Zuerst veröffentlicht am 26. November 2005
Dieser Beitrag erschien in meinem Blog vor 15 Jahren. Es passt gut, dass heute wieder ein Samstag ist. Inzwischen hat sich einiges geändert:
Seit über 4 Jahren bin ich im Ruhestand und lebe jetzt ganz in Wetzlar. Von den beiden Buchläden gibt es nur noch einen und der Blumenhändler mit seiner schönen Freundin und seinen schönen Blumen kommt nicht mehr auf den Markt.
Der Samstag unterscheidet wich jetzt nicht mehr groß von anderen Tagen, schon gar nicht in Coronazeiten. Auf den Markt gehen wir noch immer. Daran, dass ich sonntags meist koche, hat sich nichts geändert.
Was den Samstag von anderen Tagen unterscheidet, sind Kleinigkeiten:
Es gibt ein anderes Frühstück.
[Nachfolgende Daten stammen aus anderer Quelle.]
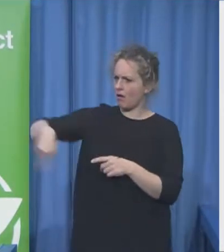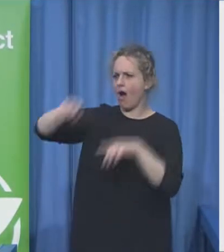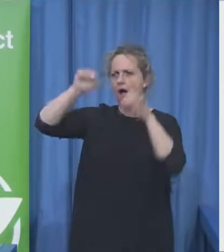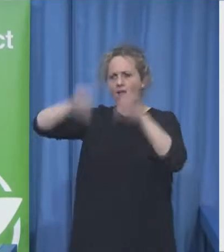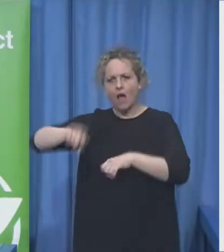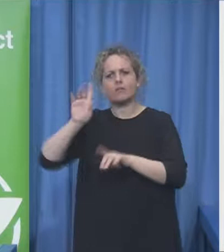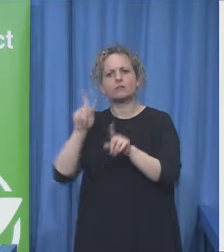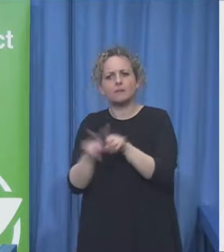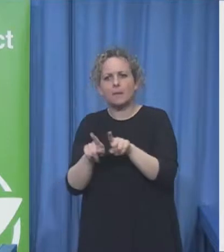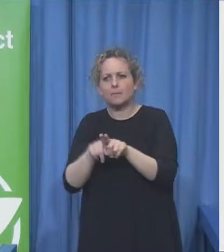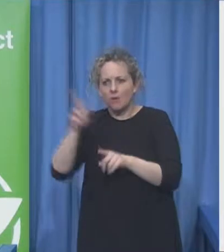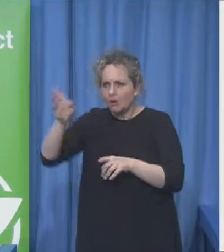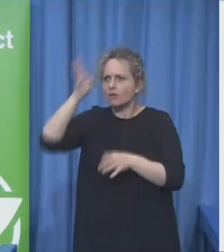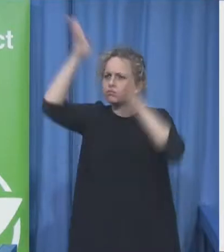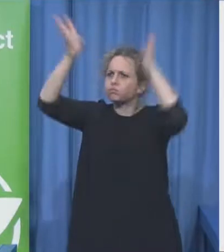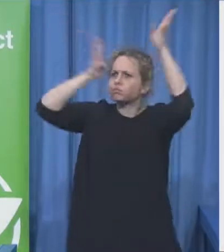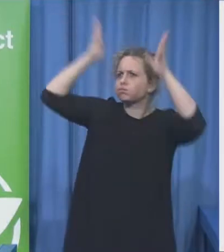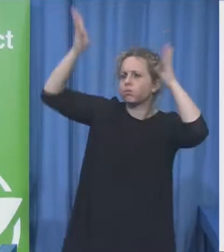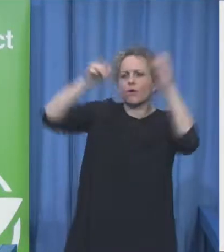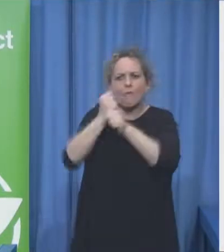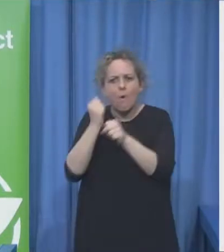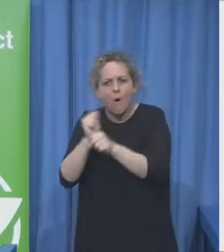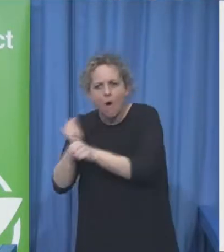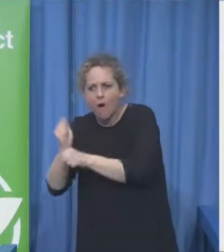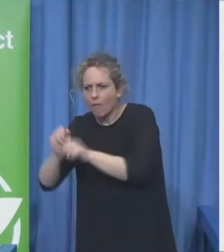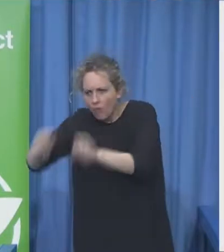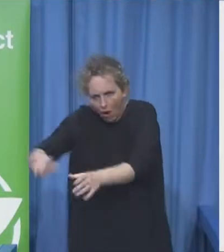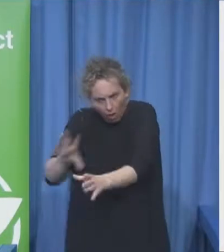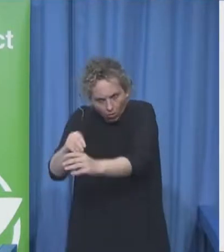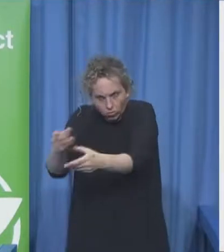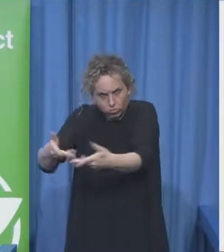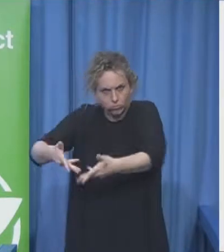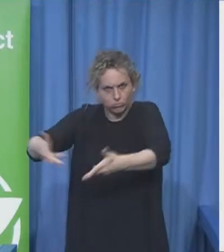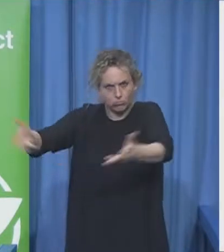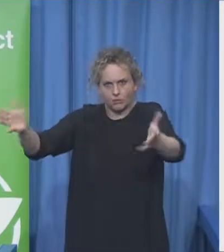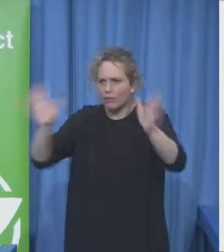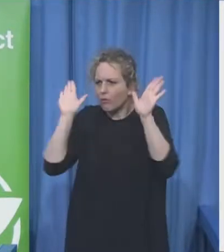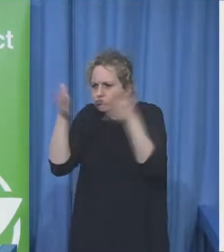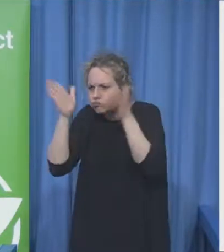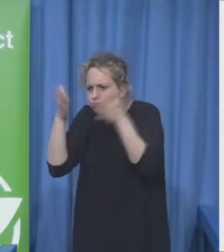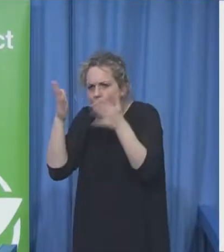this by showing you a video of some of our participants reading their work have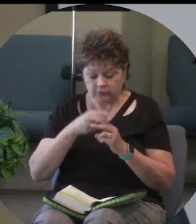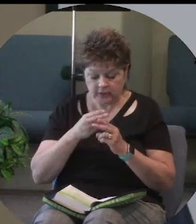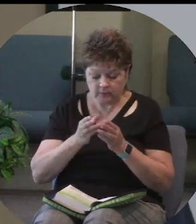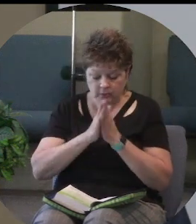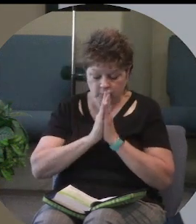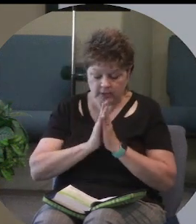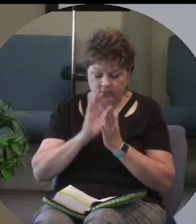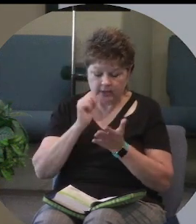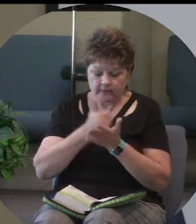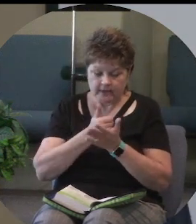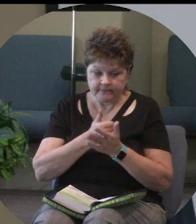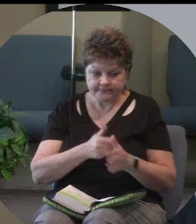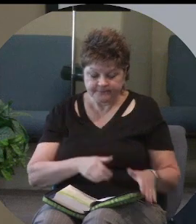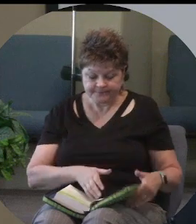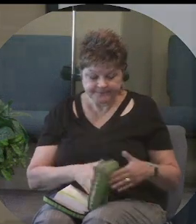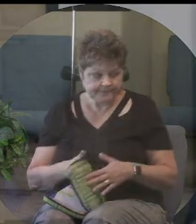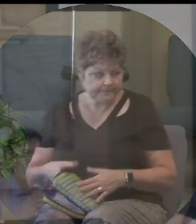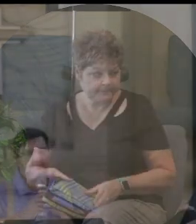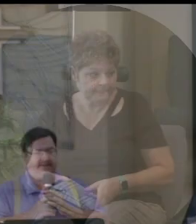amen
Während wir unter der Woche Müsli essen, macht die Liebste ein reichhaltiges Frühstück mit einem Morgengruß.
Die Zeitung ist dicker also sonst, so habe ich etwas mehr zu lesen.
Oft bereite ich schon etwas für das Sonntagessen vor, damit das Kochen dann nicht allzu hektisch wird.
Und abends gibt es kein „Perfektes Dinner“, das wir fast immer gucken.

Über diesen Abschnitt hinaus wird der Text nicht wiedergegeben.